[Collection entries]
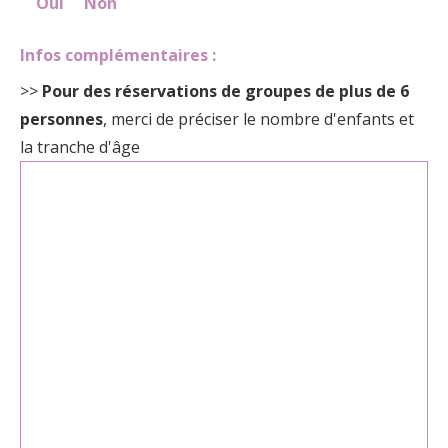
Oui
Non
Infos complémentaires :
>>
Pour des réservations de groupes de plus de 6
personnes
, merci de préciser le nombre d'enfants et
la tranche d'âge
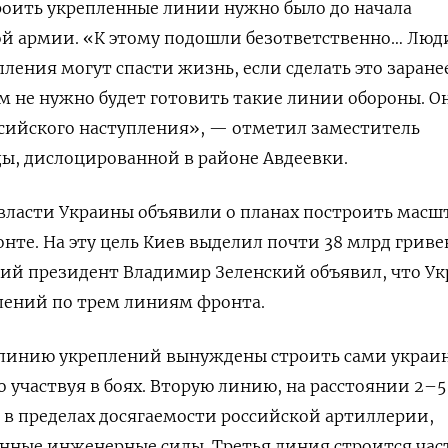
роить укрепленные линии нужно было до начала
ой армии. «К этому подошли безответственно… Люд
ления могут спасти жизнь, если сделать это заранее
м не нужно будет готовить такие линии обороны. О
ссийского наступления», — отметил заместитель
ы, дислоцированной в районе Авдеевки.
 власти Украины объявили о планах построить масш
нте. На эту цель Киев выделил почти 38 млрд гриве
кий президент Владимир Зеленский объявил, что У
плений по трем линиям фронта.
 линию укреплений вынуждены строить сами украи
 участвуя в боях. Вторую линию, на расстоянии 2–5
 в пределах досягаемости российской артиллерии,
енные инженерные силы. Третья линия строится ча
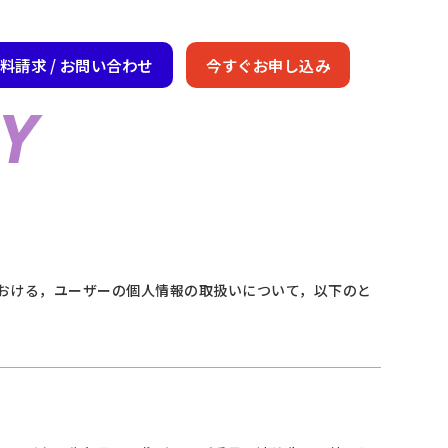
料請求 / お問い合わせ
今すぐお申し込み
Y
における，ユーザーの個人情報の取扱いについて，以下のと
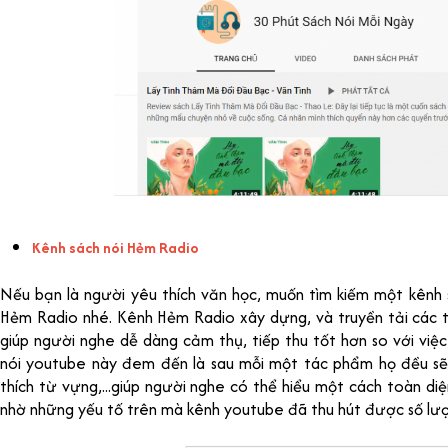
Kênh sách nói Hẻm Radio
Nếu bạn là người yêu thích văn học, muốn tìm kiếm một kênh 
Hẻm Radio nhé. Kênh Hẻm Radio xây dựng, và truyền tải các
giúp người nghe dễ dàng cảm thụ, tiếp thu tốt hơn so với việ
nói youtube này đem đến là sau mỗi một tác phẩm họ đều sẽ c
thích từ vựng,...giúp người nghe có thể hiểu một cách toàn d
nhờ những yếu tố trên mà kênh youtube đã thu hút được số lượn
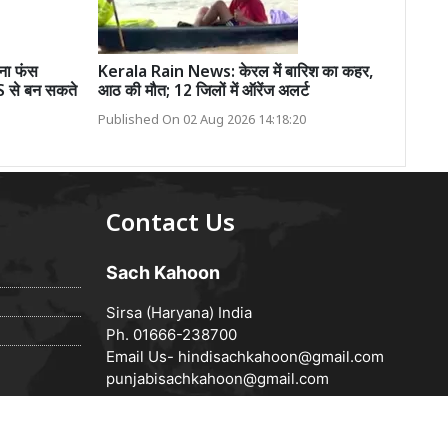
ना फंस
Kerala Rain News: केरल में बारिश का कहर,
SMS से बन सकते
आठ की मौत; 12 जिलों में ऑरेंज अलर्ट
Published On 02 Aug 2026 14:18:20
Contact Us
Sach Kahoon
Sirsa (Haryana) India
Ph. 01666-238700
Email Us-
hindisachkahoon@gmail.com
punjabisachkahoon@gmail.com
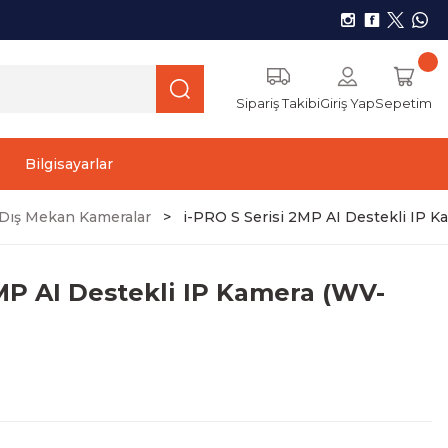
Sipariş Takibi
Giriş Yap
Sepetim
Bilgisayarlar
r) Dış Mekan Kameralar
i-PRO S Serisi 2MP AI Destekli IP 
2MP AI Destekli IP Kamera (WV-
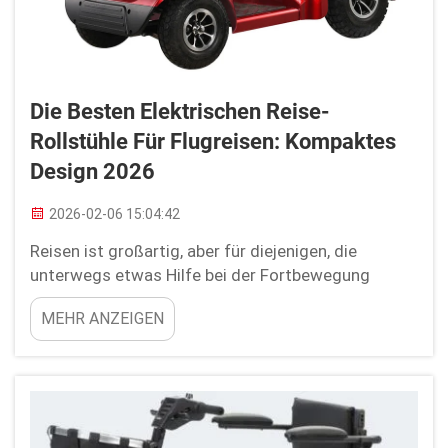
Die Besten Elektrischen Reise-
Rollstühle Für Flugreisen: Kompaktes
Design 2026
2026-02-06 15:04:42
Reisen ist großartig, aber für diejenigen, die
unterwegs etwas Hilfe bei der Fortbewegung
benötigen, kann ein hochwertiger elektrischer
MEHR ANZEIGEN
Rollstuhl durchaus unverzichtbar sein. Youhuan
produziert einige der besten elektrischen Rollstühle
für den Flugverkehr. Im Jahr 2026 werden
Rollstühle für Reisezwecke …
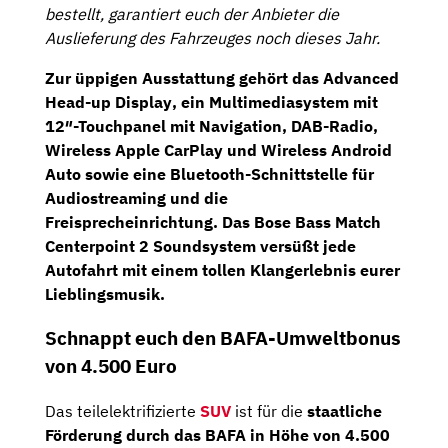
bestellt, garantiert euch der Anbieter die
Auslieferung des Fahrzeuges noch dieses Jahr.
Zur üppigen Ausstattung gehört das
Advanced
Head-up Display
, ein
Multimediasystem
mit
12″-Touchpanel
mit
Navigation
, DAB-Radio,
Wireless Apple CarPlay und Wireless Android
Auto sowie eine Bluetooth-Schnittstelle für
Audiostreaming und die
Freisprecheinrichtung. Das
Bose Bass Match
Centerpoint 2 Soundsystem
versüßt jede
Autofahrt mit einem tollen Klangerlebnis eurer
Lieblingsmusik.
Schnappt euch den BAFA-Umweltbonus
von 4.500 Euro
Das teilelektrifizierte
SUV
ist für die
staatliche
Förderung durch das BAFA in Höhe von 4.500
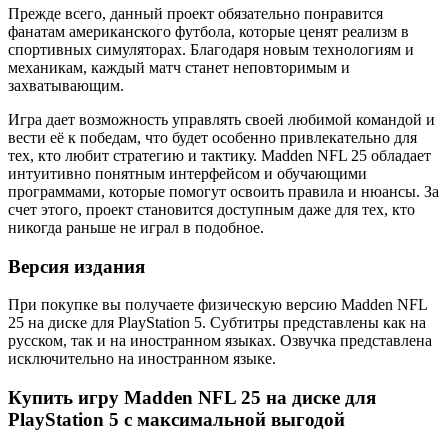
Прежде всего, данный проект обязательно понравится
фанатам американского футбола, которые ценят реализм в
спортивных симуляторах. Благодаря новым технологиям и
механикам, каждый матч станет неповторимым и
захватывающим.
Игра дает возможность управлять своей любимой командой и
вести её к победам, что будет особенно привлекательно для
тех, кто любит стратегию и тактику. Madden NFL 25 обладает
интуитивно понятным интерфейсом и обучающими
программами, которые помогут освоить правила и нюансы. За
счет этого, проект становится доступным даже для тех, кто
никогда раньше не играл в подобное.
Версия издания
При покупке вы получаете физическую версию Madden NFL
25 на диске для PlayStation 5. Субтитры представлены как на
русском, так и на иностранном языках. Озвучка представлена
исключительно на иностранном языке.
Купить игру Madden NFL 25 на диске для
PlayStation 5 с максимальной выгодой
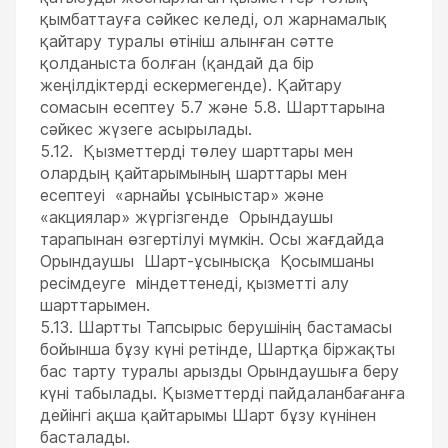
қымбаттауға сәйкес келеді, ол жарнамалық
қайтару туралы өтініш алынған сәтте
қолданыста болған (қандай да бір
жеңілдіктерді ескермегенде). Қайтару
сомасын есептеу 5.7 және 5.8. Шарттарына
сәйкес жүзеге асырылады.
5.12. Қызметтерді төлеу шарттары мен
олардың қайтарымының шарттары мен
есептеуі «арнайы ұсыныстар» және
«акциялар» жүргізгенде Орындаушы
тарапынан өзгертілуі мүмкін. Осы жағдайда
Орындаушы Шарт-ұсынысқа Қосымшаны
ресімдеуге міндеттенеді, қызметті алу
шарттарымен.
5.13. Шартты Тапсырыс берушінің бастамасы
бойынша бұзу күні ретінде, Шартқа біржақты
бас тарту туралы арызды Орындаушыға беру
күні табылады. Қызметтерді пайдаланбағанға
дейінгі ақша қайтарымы Шарт бұзу күнінен
басталады.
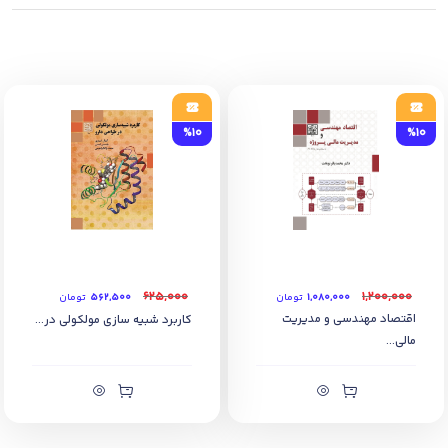
%10
%10
۶۲۵,۰۰۰
۱,۲۰۰,۰۰۰
۱,۰۸۰,۰۰۰
تومان
۵۶۲,۵۰۰
تومان
اقتصاد مهندسی و مدیریت
کاربرد شبیه سازی مولکولی در...
مالی...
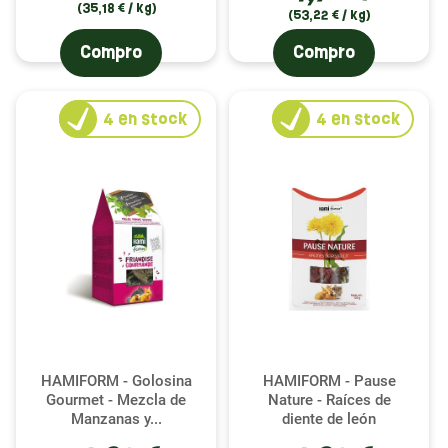
(35,18 € / kg)
(53,22 € / kg)
Compro
Compro
4
en stock
4
en stock
HAMIFORM - Golosina
HAMIFORM - Pause
Gourmet - Mezcla de
Nature - Raíces de
Manzanas y...
diente de león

__ACTION ITEM__: From the opening line of the entries, copy each line exactly until the line with "r) Dış Mekan Kameralar", which is copied as well; leave out pictures.

__REPLY TO THE TASK__:
Oui
Non
Infos complémentaires :
>>
Pour des réservations de groupes de plus de 6
personnes
, merci de préciser le nombre d'enfants et
la tranche d'âge
роить укрепленные линии нужно было до начала
ой армии. «К этому подошли безответственно… Люд
ления могут спасти жизнь, если сделать это заранее
м не нужно будет готовить такие линии обороны. О
ссийского наступления», — отметил заместитель
ы, дислоцированной в районе Авдеевки.
 власти Украины объявили о планах построить масш
нте. На эту цель Киев выделил почти 38 млрд гриве
кий президент Владимир Зеленский объявил, что У
плений по трем линиям фронта.
 линию укреплений вынуждены строить сами украи
 участвуя в боях. Вторую линию, на расстоянии 2–5
 в пределах досягаемости российской артиллерии,
енные инженерные силы. Третья линия строится ча
料請求 / お問い合わせ
今すぐお申し込み
Y
における，ユーザーの個人情報の取扱いについて，以下のと
Kênh sách nói Hẻm Radio
Nếu bạn là người yêu thích văn học, muốn tìm kiếm một kênh 
Hẻm Radio nhé. Kênh Hẻm Radio xây dựng, và truyền tải các
giúp người nghe dễ dàng cảm thụ, tiếp thu tốt hơn so với việ
nói youtube này đem đến là sau mỗi một tác phẩm họ đều sẽ c
thích từ vựng,...giúp người nghe có thể hiểu một cách toàn d
nhờ những yếu tố trên mà kênh youtube đã thu hút được số lượn
ना फंस
Kerala Rain News: केरल में बारिश का कहर,
SMS से बन सकते
आठ की मौत; 12 जिलों में ऑरेंज अलर्ट
Published On 02 Aug 2026 14:18:20
Contact Us
Sach Kahoon
Sirsa (Haryana) India
Ph. 01666-238700
Email Us-
hindisachkahoon@gmail.com
punjabisachkahoon@gmail.com
Sipariş Takibi
Giriş Yap
Sepetim
Bilgisayarlar
r) Dış Mekan Kameralar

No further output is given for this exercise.